Even more deeply, this metamorphosis invites us to rethink our very conception of value in the digital ecosystem. Generative AI could mark the dawn of an era where our contribution would no longer be limited to our distracted attention or our personal data, but would extend to an assumed, conscious, proportionate financial participation. An era where the user would become a customer again, where the transaction would find its place in the exchange, not as a constraint but as the foundation of a balanced relationship.

Perhaps we will discover that the true alchemy does not reside in an illusory perpetual free access, but in the transmutation of our very relationship to technology.
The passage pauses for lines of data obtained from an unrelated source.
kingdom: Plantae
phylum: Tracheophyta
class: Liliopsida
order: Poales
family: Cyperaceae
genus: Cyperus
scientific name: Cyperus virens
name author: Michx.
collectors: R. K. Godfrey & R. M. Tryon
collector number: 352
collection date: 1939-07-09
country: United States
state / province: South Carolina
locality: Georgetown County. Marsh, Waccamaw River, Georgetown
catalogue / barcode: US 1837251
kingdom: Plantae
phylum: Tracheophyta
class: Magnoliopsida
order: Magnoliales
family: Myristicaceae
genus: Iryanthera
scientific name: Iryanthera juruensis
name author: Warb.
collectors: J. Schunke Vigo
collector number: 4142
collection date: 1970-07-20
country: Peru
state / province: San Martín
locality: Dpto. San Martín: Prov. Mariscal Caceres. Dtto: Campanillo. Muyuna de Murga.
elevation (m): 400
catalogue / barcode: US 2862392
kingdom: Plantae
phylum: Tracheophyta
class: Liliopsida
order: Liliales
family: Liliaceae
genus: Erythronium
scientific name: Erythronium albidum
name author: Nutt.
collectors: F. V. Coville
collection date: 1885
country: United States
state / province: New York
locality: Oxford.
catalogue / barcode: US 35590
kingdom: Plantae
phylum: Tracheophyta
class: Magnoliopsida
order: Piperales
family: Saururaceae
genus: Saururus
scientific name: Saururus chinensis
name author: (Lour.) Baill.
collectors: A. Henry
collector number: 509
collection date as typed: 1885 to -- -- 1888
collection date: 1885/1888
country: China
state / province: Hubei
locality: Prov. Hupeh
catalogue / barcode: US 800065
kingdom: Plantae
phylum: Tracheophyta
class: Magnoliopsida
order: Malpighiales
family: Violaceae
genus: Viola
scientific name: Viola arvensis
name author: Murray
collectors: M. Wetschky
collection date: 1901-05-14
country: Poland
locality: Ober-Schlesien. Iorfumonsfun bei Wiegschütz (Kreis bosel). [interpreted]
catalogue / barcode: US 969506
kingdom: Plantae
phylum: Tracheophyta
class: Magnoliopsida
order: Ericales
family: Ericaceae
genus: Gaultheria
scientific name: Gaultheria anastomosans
What if generative AI, beyond its technical prowess, offered us the opportunity to reinvent our social pact with digital innovation? A pact where cost transparency would engender a sharper awareness of our usages, where financial contribution would become the guarantor of ethical and sustainable evolution, where democratization would no longer mean “free for all” but “accessible according to each one’s means.”

The fundamental question is therefore not to determine if generative AI has a cost, this evidence imposes itself with the force of a physical law, but how this cost should be distributed among the different stakeholders. How to orchestrate this distribution to allow both continuous innovation and democratic access to these augmented capabilities? It is on this condition, and on this condition only, that we will be able to transcend the mirage of digital free access and build an AI economy that is both sustainable and equitable, an ecosystem where the value created nourishes the value to come in a virtuous and sustainable cycle.

This demanding path, less seductive than the promises of abundance without counterpart, could well be that of a technological maturity finally reconciled with our economic humanity.